Matières fertilisantes d’origine organique

09-09-2014

matière organiqueLes difficultés de la bonne utilisation des matières fertilisantes organiques par les agriculteurs

Des millions de tonnes de matières fertilisantes d’origine résiduaire –composts, boues  d’épuration, effluents d’élevage – sont épandues chaque année sur les sols agricoles ou forestiers français. Les pouvoirs publics s’interrogent donc sur les risques éventuels associés à leur usage : outres les bénéfices agronomiques…quelles contaminations potentielles pour l’environnement, l’animal et l’Homme ? Une expertise scientifique collective – Inra, Cnrs et Irstea – sur le sujet a donc été conduite récemment. Dans le compte-rendu de cette expertise, les chercheurs identifient notamment des raisons qui empêchent une bonne utilisation de ces matières fertilisantes, sources de pollutions potentielles importantes : « Les modalités d’apport et les problèmes d’adéquation entre la mise à disposition des éléments fertilisants et la période de prélèvement par les cultures peuvent être à l’origine de pertes d’azote dans l’atmosphère ou les eaux, causant des impacts environnementaux et une diminution de la valeur fertilisante », résument ceux-ci.

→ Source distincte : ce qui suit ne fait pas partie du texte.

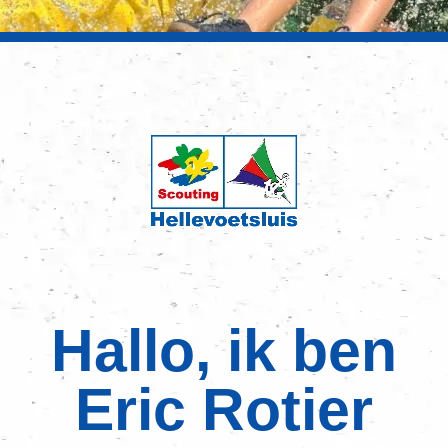
Hallo, ik ben
Eric Rotier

La première difficulté rencontrée par les agriculteurs

est qu’ils épandent pour la plupart ce type de matières fertilisantes sans connaissance du ratio N/P/K, indique le compte-rendu. Celui-ci n’est donc pas forcément « optimal ». C’est notamment le cas des épandages sur prairies, pour lesquelles « 60% des surfaces fertilisées avec ce type de matières fertilisantes le sont sans connaissance de leur teneur en azote ». Dans le même ordre d’idée, un autre frein identifié pour une bonne gestion de ce type de fertilisants est la mauvaise connaissance de la disponibilité de l’azote à long terme pour les plantes. Sur ce sujet, ils préconisent des efforts à réaliser au niveau des traitements des matières et de leur connaissance : « les traitements conditionnent fortement les caractéristiques des matières fertilisantes d’origine résiduaire et constituent un levier important pour optimiser leur usage ». Par ailleurs, la mise en place d’une « typologie » des matières fertilisantes et de « modèles » intégrant leur origine (matière primaire et traitement appliqué) pour prédire les effets potentiels sous certaines conditions d’utilisation, « semble indispensable à l’optimisation de leur usage ». Le rapport met également en cause

Les techniques d’épandage des agriculteurs

qui « ne permettent souvent pas de réaliser des épandages précis en termes de quantités apportées ». L’homogénéité de la répartition et la régularité des quantités épandues sont pourtant déterminantes dans la présence éventuelle de dépôts localisés de matières fertilisantes d’origine résiduaire, qui pourraient générer des excès de N ou des concentrations élevées en contaminants…Entraînant un risque de lixiviation des nitrates (NO3-), qui survient lorsque l’azote apporté est présent dans le sol à des moments où les cultures ne l’absorbent pas…et en période drainante. « Plus les matières fertilisantes contiennent d’azote minéral ou facilement minéral, plus les risques sont élevés », font aussi savoir les chercheurs sur ce point précis. Pour y remédier, l’implantation des cultures intermédiaires pièges à nitrates (Cipan) est conseillée. Les scientifiques rappellent par ailleurs le rôle primordial de l’enfouissement des matières, « déterminant pour l’efficacité agronomique et pour diminuer les émissions d’ammoniac », au moment ou juste après l’épandage. Pour éviter la présence d’éventuels pathogènes issus de fumier ou lisier sur les cultures, le rapport préconise aussi le respect de délais avant remise à l’herbe des animaux ou la récolte des cultures : « Un levier d’action important à court terme pour limiter la contamination de la chaîne alimentaire ». Parmi les autres difficultés identifiées, les scientifiques évoquent les nombreux outils d’aide à la décision développés et actuellement proposés afin d’aider les agriculteurs à améliorer cette gestion de la fertilisation azotée…. Mais « leur utilisation réelle par les agriculteurs est faible, attribuée notamment à deux faits » :

  • ils se positionnent généralement à l’échelle de la parcelle alors que les agriculteurs gèrent le plus souvent la fertilisation à une échelle supra-parcellaire ;
  • ils calibrent les dynamiques de minéralisation des matières fertilisantes d’origine résiduaire, préoccupation première des agriculteurs, sur la base de résultats de laboratoire dont la transposition au champ reste à améliorer.

Ce facteur d’incertitude favorise la prise en compte d’une « marge de sécurité » et se traduit dans certaines situations par des excès de fertilisation minérale complémentaire.